_WHAT IS BEING ASKED_. Please output these lines word for word, leaving out the pictures.

=====

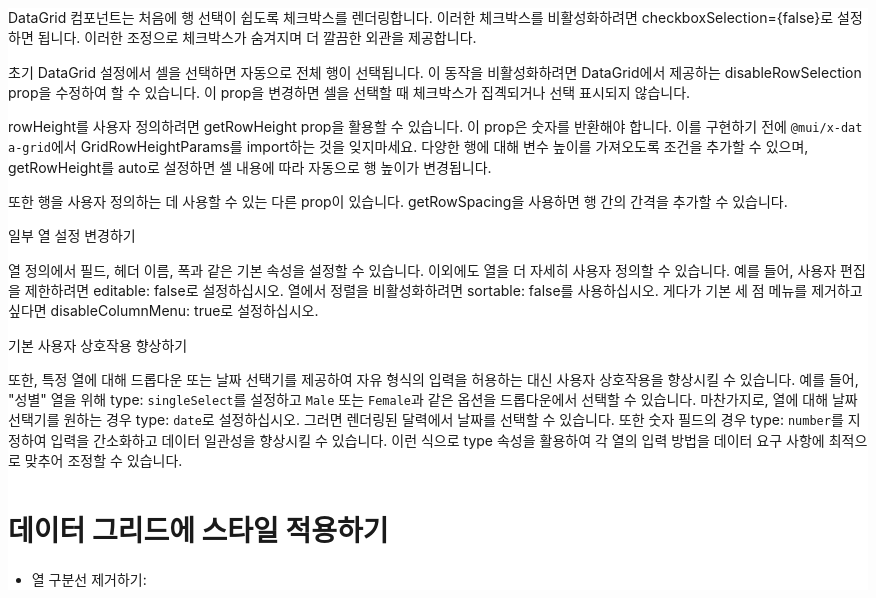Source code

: <script>
     (adsbygoogle = window.adsbygoogle || []).push({});
</script>

DataGrid 컴포넌트는 처음에 행 선택이 쉽도록 체크박스를 렌더링합니다. 이러한 체크박스를 비활성화하려면 checkboxSelection={false}로 설정하면 됩니다. 이러한 조정으로 체크박스가 숨겨지며 더 깔끔한 외관을 제공합니다.

초기 DataGrid 설정에서 셀을 선택하면 자동으로 전체 행이 선택됩니다. 이 동작을 비활성화하려면 DataGrid에서 제공하는 disableRowSelection prop을 수정하여 할 수 있습니다. 이 prop을 변경하면 셀을 선택할 때 체크박스가 집곅되거나 선택 표시되지 않습니다.

rowHeight를 사용자 정의하려면 getRowHeight prop을 활용할 수 있습니다. 이 prop은 숫자를 반환해야 합니다. 이를 구현하기 전에 `@mui/x-data-grid`에서 GridRowHeightParams를 import하는 것을 잊지마세요. 다양한 행에 대해 변수 높이를 가져오도록 조건을 추가할 수 있으며, getRowHeight를 auto로 설정하면 셀 내용에 따라 자동으로 행 높이가 변경됩니다.

또한 행을 사용자 정의하는 데 사용할 수 있는 다른 prop이 있습니다. getRowSpacing을 사용하면 행 간의 간격을 추가할 수 있습니다.



<ins class="adsbygoogle"
     style="display:block"
     data-ad-client="ca-pub-4877378276818686"
     data-ad-slot="1898504329"
     data-ad-format="auto"
     data-full-width-responsive="true"></ins>

<script>
     (adsbygoogle = window.adsbygoogle || []).push({});
</script>

일부 열 설정 변경하기

열 정의에서 필드, 헤더 이름, 폭과 같은 기본 속성을 설정할 수 있습니다. 이외에도 열을 더 자세히 사용자 정의할 수 있습니다. 예를 들어, 사용자 편집을 제한하려면 editable: false로 설정하십시오. 열에서 정렬을 비활성화하려면 sortable: false를 사용하십시오. 게다가 기본 세 점 메뉴를 제거하고 싶다면 disableColumnMenu: true로 설정하십시오.

기본 사용자 상호작용 향상하기

또한, 특정 열에 대해 드롭다운 또는 날짜 선택기를 제공하여 자유 형식의 입력을 허용하는 대신 사용자 상호작용을 향상시킬 수 있습니다. 예를 들어, "성별" 열을 위해 type: `singleSelect`를 설정하고 `Male` 또는 `Female`과 같은 옵션을 드롭다운에서 선택할 수 있습니다. 마찬가지로, 열에 대해 날짜 선택기를 원하는 경우 type: `date`로 설정하십시오. 그러면 렌더링된 달력에서 날짜를 선택할 수 있습니다. 또한 숫자 필드의 경우 type: `number`를 지정하여 입력을 간소화하고 데이터 일관성을 향상시킬 수 있습니다. 이런 식으로 type 속성을 활용하여 각 열의 입력 방법을 데이터 요구 사항에 최적으로 맞추어 조정할 수 있습니다.



<ins class="adsbygoogle"
     style="display:block"
     data-ad-client="ca-pub-4877378276818686"
     data-ad-slot="1898504329"
     data-ad-format="auto"
     data-full-width-responsive="true"></ins>

<script>
     (adsbygoogle = window.adsbygoogle || []).push({});
</script>

# 데이터 그리드에 스타일 적용하기

- 열 구분선 제거하기:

=====

_EXPECTED OUTPUT_.
Source code

: <script>
     (adsbygoogle = window.adsbygoogle || []).push({});
</script>

DataGrid 컴포넌트는 처음에 행 선택이 쉽도록 체크박스를 렌더링합니다. 이러한 체크박스를 비활성화하려면 checkboxSelection={false}로 설정하면 됩니다. 이러한 조정으로 체크박스가 숨겨지며 더 깔끔한 외관을 제공합니다.

초기 DataGrid 설정에서 셀을 선택하면 자동으로 전체 행이 선택됩니다. 이 동작을 비활성화하려면 DataGrid에서 제공하는 disableRowSelection prop을 수정하여 할 수 있습니다. 이 prop을 변경하면 셀을 선택할 때 체크박스가 집곅되거나 선택 표시되지 않습니다.

rowHeight를 사용자 정의하려면 getRowHeight prop을 활용할 수 있습니다. 이 prop은 숫자를 반환해야 합니다. 이를 구현하기 전에 `@mui/x-data-grid`에서 GridRowHeightParams를 import하는 것을 잊지마세요. 다양한 행에 대해 변수 높이를 가져오도록 조건을 추가할 수 있으며, getRowHeight를 auto로 설정하면 셀 내용에 따라 자동으로 행 높이가 변경됩니다.

또한 행을 사용자 정의하는 데 사용할 수 있는 다른 prop이 있습니다. getRowSpacing을 사용하면 행 간의 간격을 추가할 수 있습니다.



<ins class="adsbygoogle"
     style="display:block"
     data-ad-client="ca-pub-4877378276818686"
     data-ad-slot="1898504329"
     data-ad-format="auto"
     data-full-width-responsive="true"></ins>

<script>
     (adsbygoogle = window.adsbygoogle || []).push({});
</script>

일부 열 설정 변경하기

열 정의에서 필드, 헤더 이름, 폭과 같은 기본 속성을 설정할 수 있습니다. 이외에도 열을 더 자세히 사용자 정의할 수 있습니다. 예를 들어, 사용자 편집을 제한하려면 editable: false로 설정하십시오. 열에서 정렬을 비활성화하려면 sortable: false를 사용하십시오. 게다가 기본 세 점 메뉴를 제거하고 싶다면 disableColumnMenu: true로 설정하십시오.

기본 사용자 상호작용 향상하기

또한, 특정 열에 대해 드롭다운 또는 날짜 선택기를 제공하여 자유 형식의 입력을 허용하는 대신 사용자 상호작용을 향상시킬 수 있습니다. 예를 들어, "성별" 열을 위해 type: `singleSelect`를 설정하고 `Male` 또는 `Female`과 같은 옵션을 드롭다운에서 선택할 수 있습니다. 마찬가지로, 열에 대해 날짜 선택기를 원하는 경우 type: `date`로 설정하십시오. 그러면 렌더링된 달력에서 날짜를 선택할 수 있습니다. 또한 숫자 필드의 경우 type: `number`를 지정하여 입력을 간소화하고 데이터 일관성을 향상시킬 수 있습니다. 이런 식으로 type 속성을 활용하여 각 열의 입력 방법을 데이터 요구 사항에 최적으로 맞추어 조정할 수 있습니다.



<ins class="adsbygoogle"
     style="display:block"
     data-ad-client="ca-pub-4877378276818686"
     data-ad-slot="1898504329"
     data-ad-format="auto"
     data-full-width-responsive="true"></ins>

<script>
     (adsbygoogle = window.adsbygoogle || []).push({});
</script>

# 데이터 그리드에 스타일 적용하기

- 열 구분선 제거하기:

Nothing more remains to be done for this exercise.